SEO vs. SEM – which one has better ROI
An umbrella of factors plays a role in determining the difference between SEO and SEM. Still, a basic one is – the budget you’re willing to shell out for digital marketing, i.e., Return of Investment (ROI). ROI can be tracked through website traffic (using Google Analytics), online sales, Social Media hits, etc.
As a general rule of thumb, ROI is better with SEO in the long run since it’s free to implement and lasts longer in an overall digital marketing strategy. It takes consistent effort and time (sometimes many months) to implement and see results, but once they come in, the results are quite long-lasting. A 2019 study found that organic clicks drove ten times more traffic than did ad clicks.
SEM impacts your results almost immediately. You could expect clicks within even a few minutes once your SEM ad campaign goes live. People whose buyer persona reflects alternative buying behavior could even convert into a sale for you! However, your visibility on SERPs will stop once your campaign is done, so the strategy isn’t really one for the long term.
Is it better to use SEO and SEM together?
Yes, there are indeed massive differences between SEO and SEM, but a combination of both tends to work marvelously for your digital marketing efforts. Here are how they can join hands:
- SERP Visibility: When customers look for products/services on search engines, SEO & SEM work together to give them the best results. Some companies use them in tandem to appear multiple times on SERPs.
- Keyword Research (KR): SEO & SEM give results depending on the relevance of keywords searched for. So when used together using KR, the ROI, especially for new websites, can be quite spectacular.

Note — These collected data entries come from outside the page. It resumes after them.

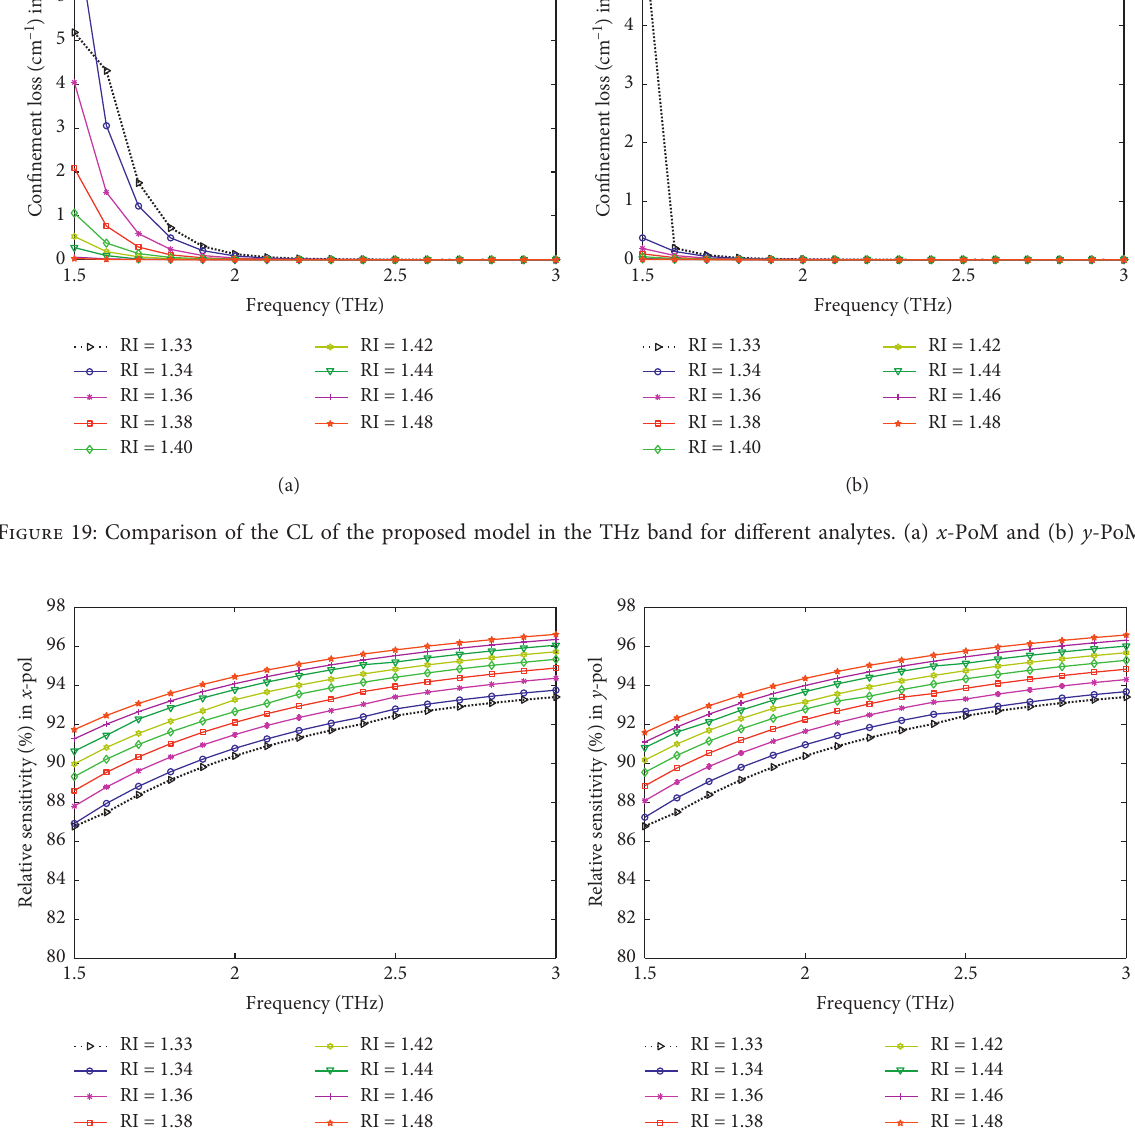
RI = 1.33 RI = 1.34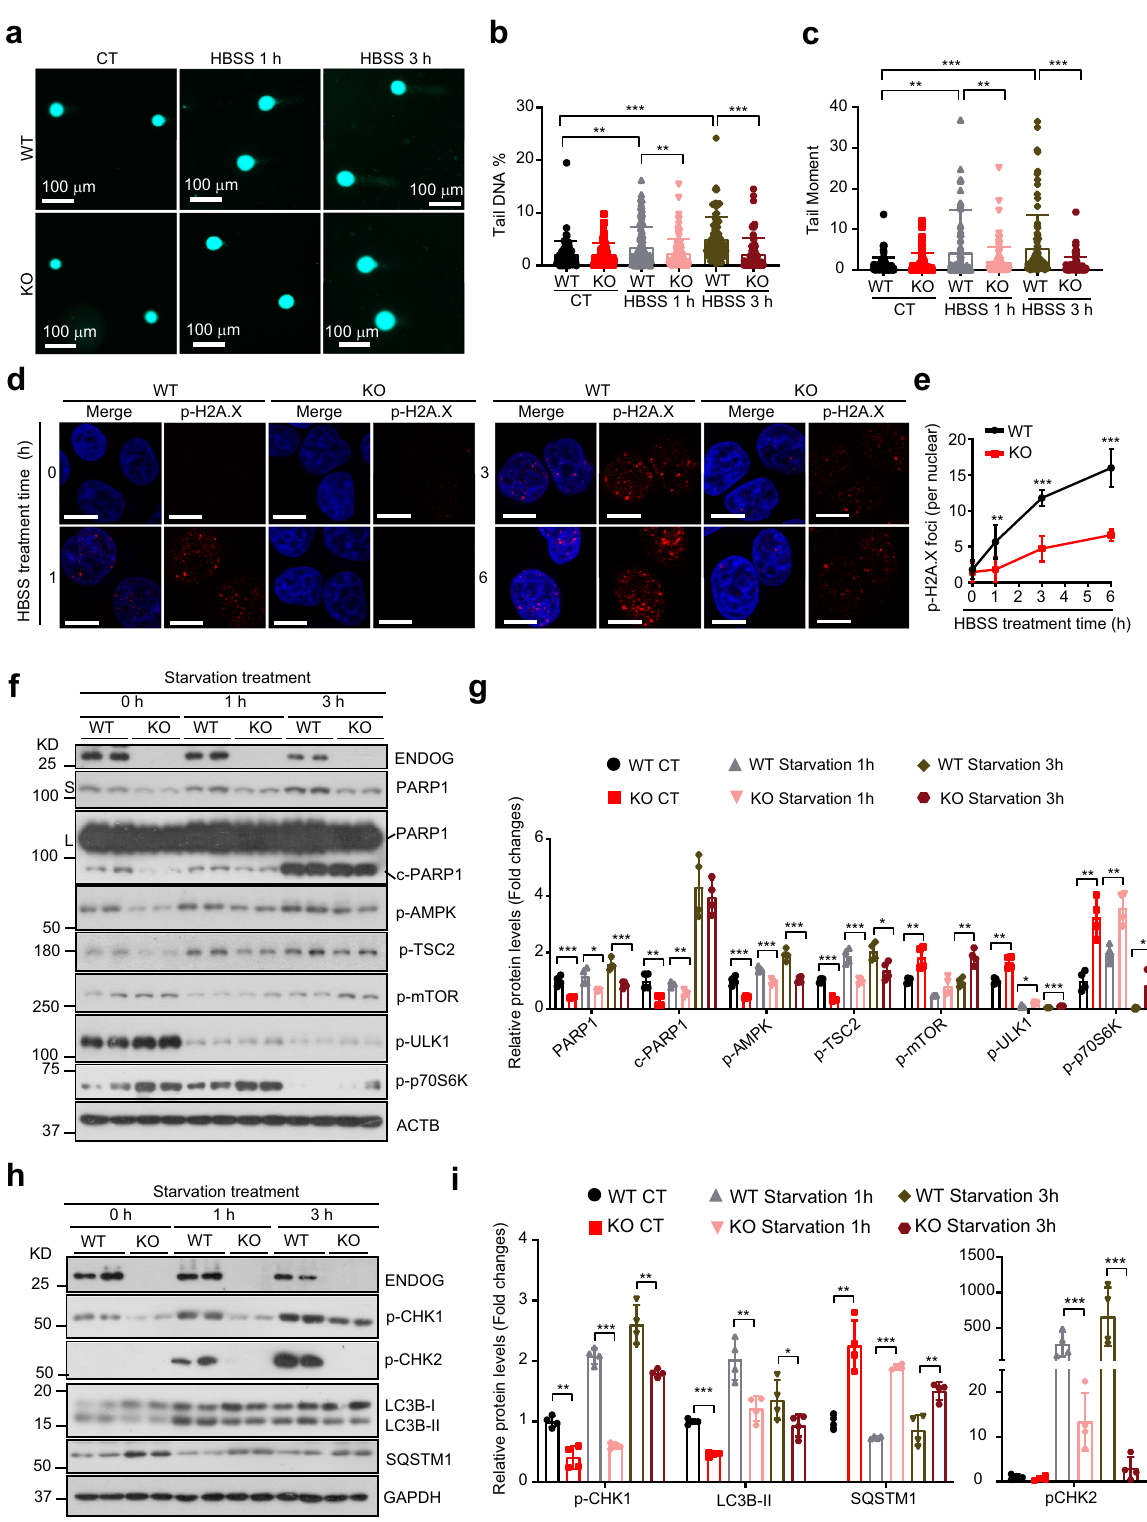
Fig. 5 Loss of ENDOG repressed the starvation-induced DNA damage and autophagy. a – c Representative images of comet assay in wild-type or ENDOG knockout L02 cells ( a ) and the quanti fi cation of tail DNA ( b ) and tail moment ( c ) (starvation treated for 1 or 3 h; n = 75 – 100 independent cells; data are presented as mean values ± SD, ** p < 0.01, *** p < 0.001). d , e Representative imag e s of p-H2A.X foci ( d ) and quantitative results ( e ) in wild-type or ENDOG knockout (KO) L02 cells at the indicated time point after the starvation treatment (scale bar = 10 μ m, n = 50 independent cells; data are presented as mean values± SD; ** p < 0.01, *** p < 0.001). f – i Western blots and quantitative results of the indicated proteins in wild type or ENDOG knockout L02 cells following starvation treatment ( n = 4 independent samples; data are presented as mean values ± SD, * p < 0.05; ** p < 0.01; *** p < 0.001). Source data are provided as a Source data fi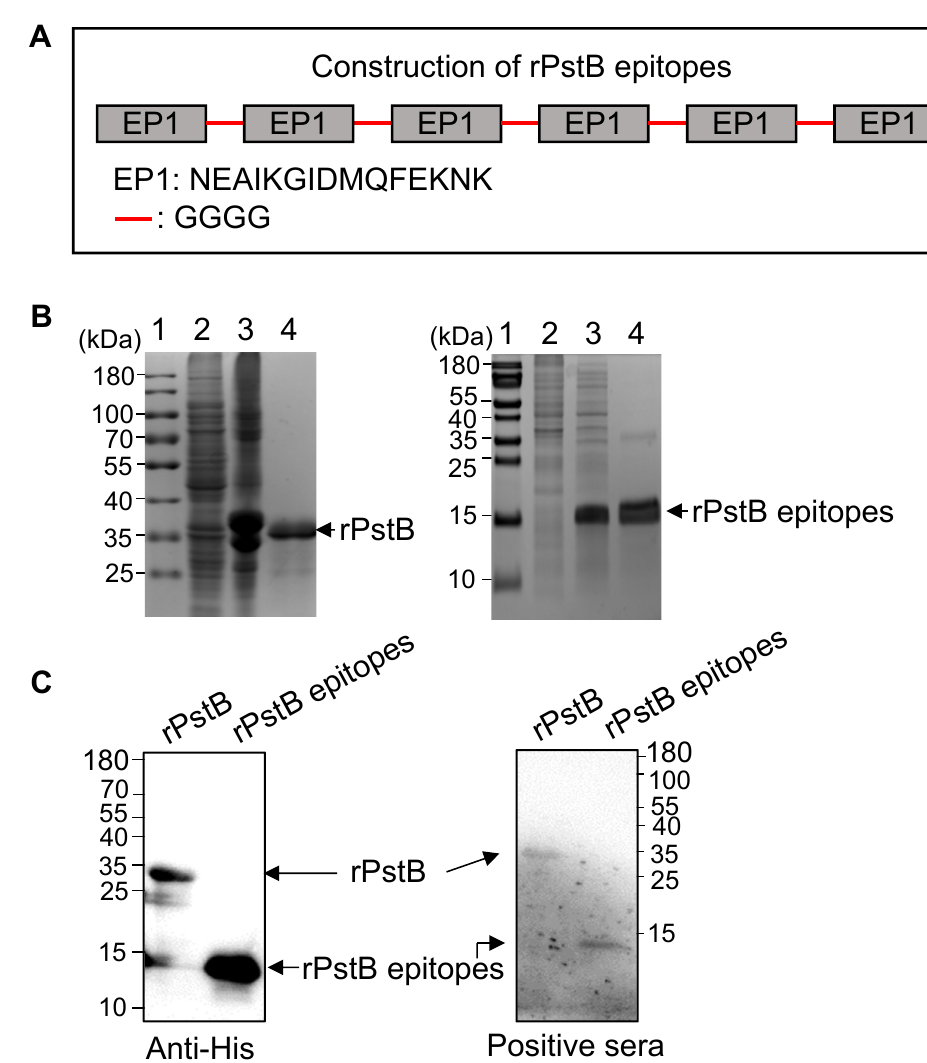
Figure 3. Expression and purification of rPstB and rPstB epitopes. ( A ) Designation of the rPstB epi- topes. The EP1 was tandemly strung with a linker of GGGG for expression in E. coli . ( B ) SDS-PAGE analysis of recombinant proteins. The rPstB and rPstB-epitopes were expressed in E. coli and purified using a Ni–NTA column. Lane 1, protein marker. Lane 2, uninduced bacterial cells. Lane 3, bacterial cells induced with isopropyl- β -D-thiogalactopyranoside (IPTG). Lane 4, purified recombinant pro- teins. ( C ) Western blot analysis of rPstB and rPstB-epitopes. The purified rPstB and rPstB-epitopes were detected by with anti-His antibodies and rabbit sera specific to S. suis serotype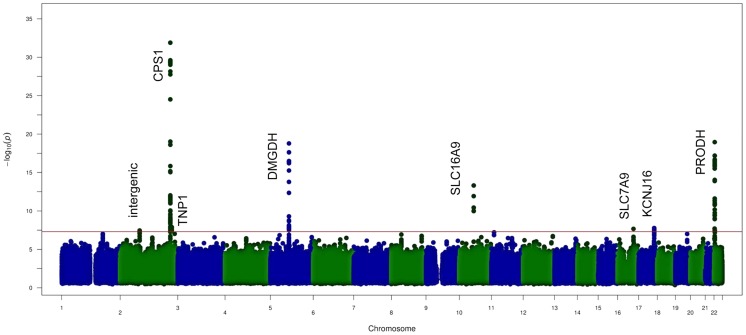
GWAS results of the NMR metabolites.Figure shows the aggregated Manhattan plot for the 42 metabolites studied. Red line shows the suggestive genome-wide significance level with a P-value of 5×10−8.Loci harbouring DMGDH, SLC16A9, PRODH and CPS1 are reported as metabolome wide significance.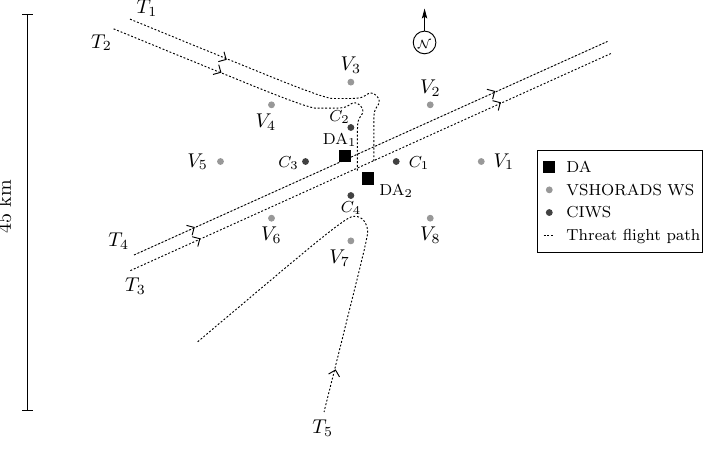
Figure 2: Top view of the simulated GBAD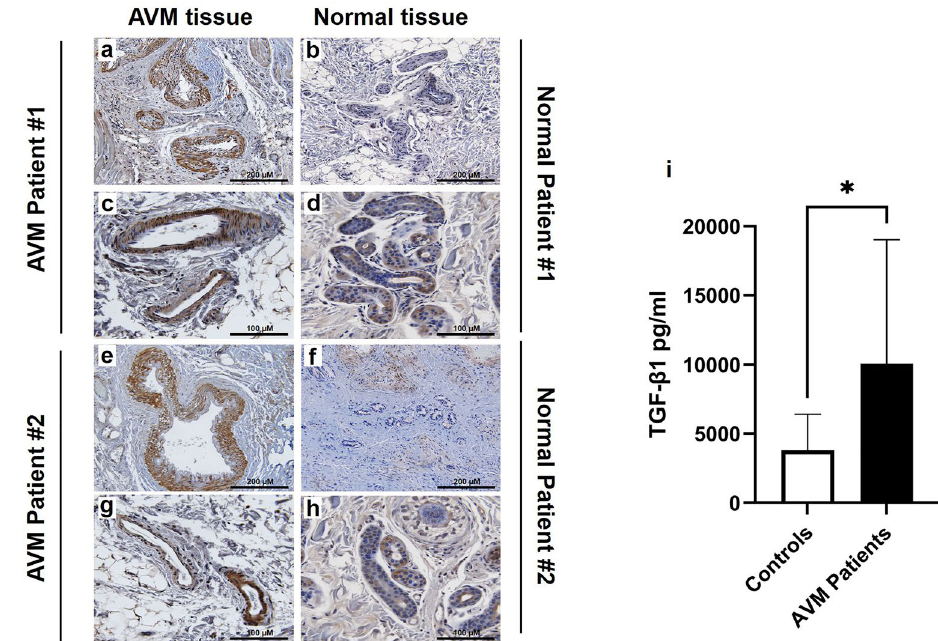
Figure 3. TGF-β1 protein is elevated in AVM perivascular smooth muscle cells and in the circulation of AVM patients. Paraffin-embedded slides prepared from tissue from 2 AVM patients ( a , c , e , g ) and 2 non-AVM patients ( b , d , f , h ) were stained for TGF-β1 protein and photographed under low- and high-power magnification. ( i ) Serum was isolated from blood samples collected from 14 AVM patients and 8 patients without AVMs, and ELISA was performed to determine the total levels of circulating TGF-β1. Error bars represent standard deviation. Paired t tests were performed to determine statistical significance (asterisks: *P < 0.05, **P < 0.01, ***P <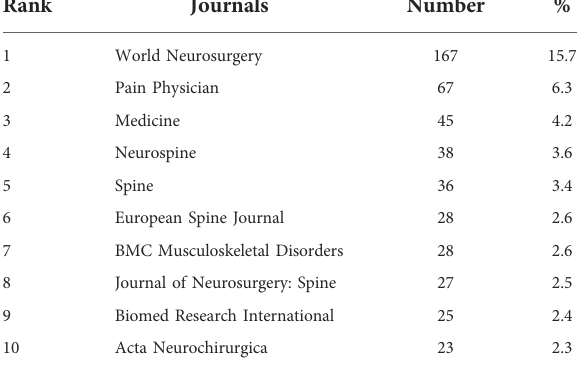
TABLE 3 Top 10 journals in the FESS fi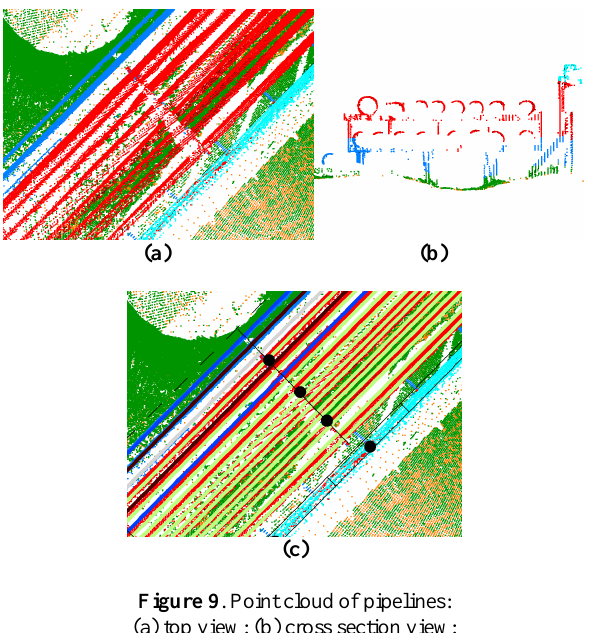
Figure 9 . Point cloud of pipelines: (a) top view; (b) cross section view; (c) top view with vectorized pipelines and supporting structures.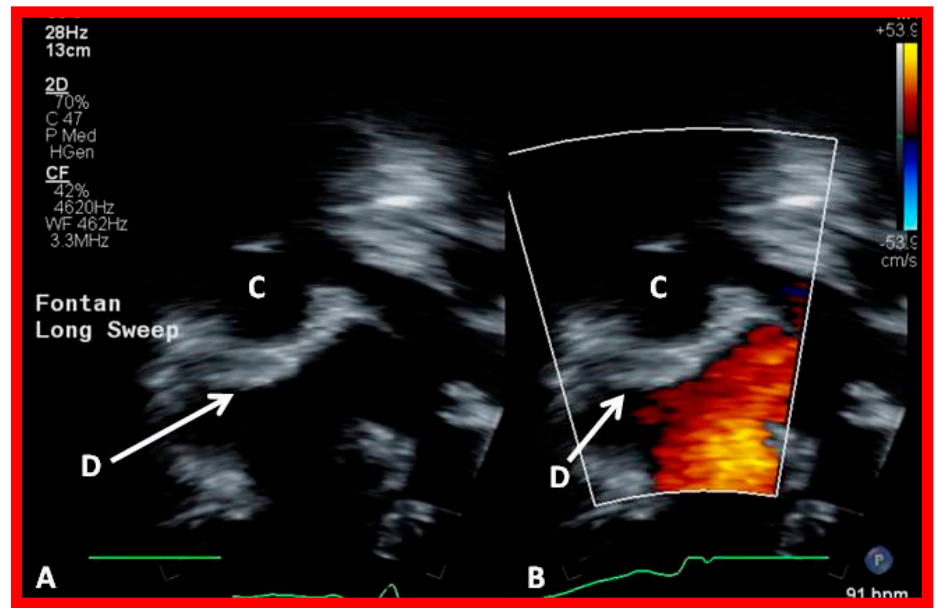
Figure 10. Echo–Doppler recordings in an apical four-chamber view illustrating the location of the Amplatzer Occluder device (D) (arrows in ( A , B )). No residual shunt is demonstrated ( B ). Conduit (C) is labeled. Reproduced from [21].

- One for the Other: Sometimes, results from an SEM effort can give valuable data points (like keyword performance, conversion rates, etc.) on how to approach an eventual SEO strategy.
Which one is better for your business?
If you’re a new business and want to get the best bang for your buck, ask yourself the below questions, and you will arrive at the best possible SEO vs. SEM answer:
- What industry are you in, what’s your TG, and who are your closest competitors?
- What is your specific digital marketing goal – short-term website traffic or organically building long-term domain authority?
- What investment are you looking to lay down for SEO/SEM?
In a nutshell, SEO and SEM go hand-in-hand to run your digital marketing engine, but by asking yourself the right questions, your company can easily outshine the competition and get ahead. A rock-solid KR strategy, some out-of-the-box ad campaigns, and some patience are the key ingredients towards acing the SEO/SEM efforts.